** What you need to do **
Count the lines in the records that hold the string "ends". Only the number should be given.

Content revision data
- - - - -

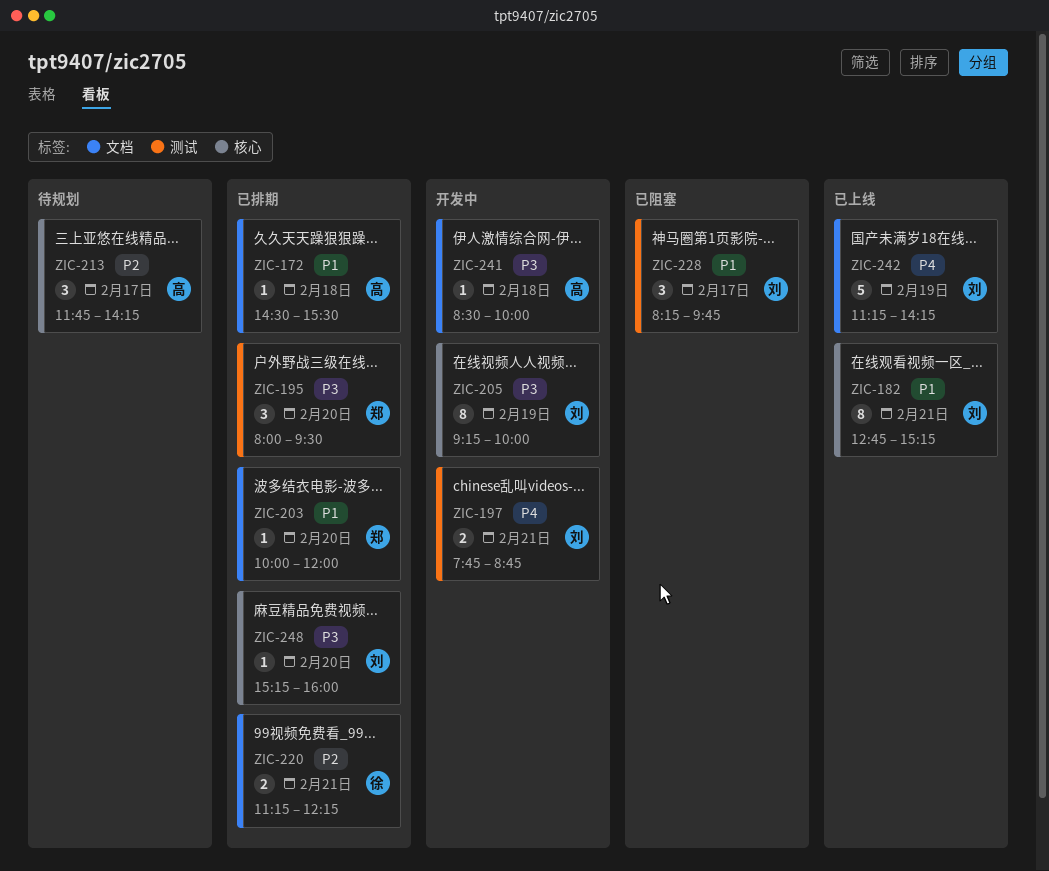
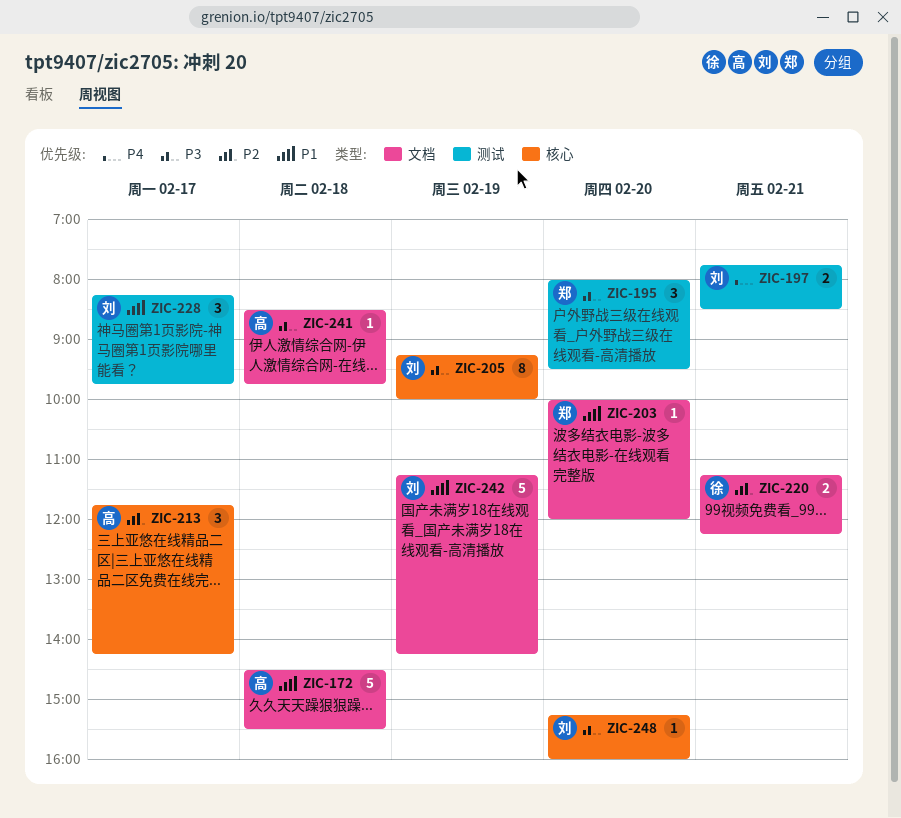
ZIC-172, estimate: 1 -> 5
ZIC-182: present -> none
ZIC-197, ends: 08:45 -> 08:30
ZIC-241, ends: 10:00 -> 09:45
ZIC-242, priority: P4 -> P1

- - - - -

** Answer space **
2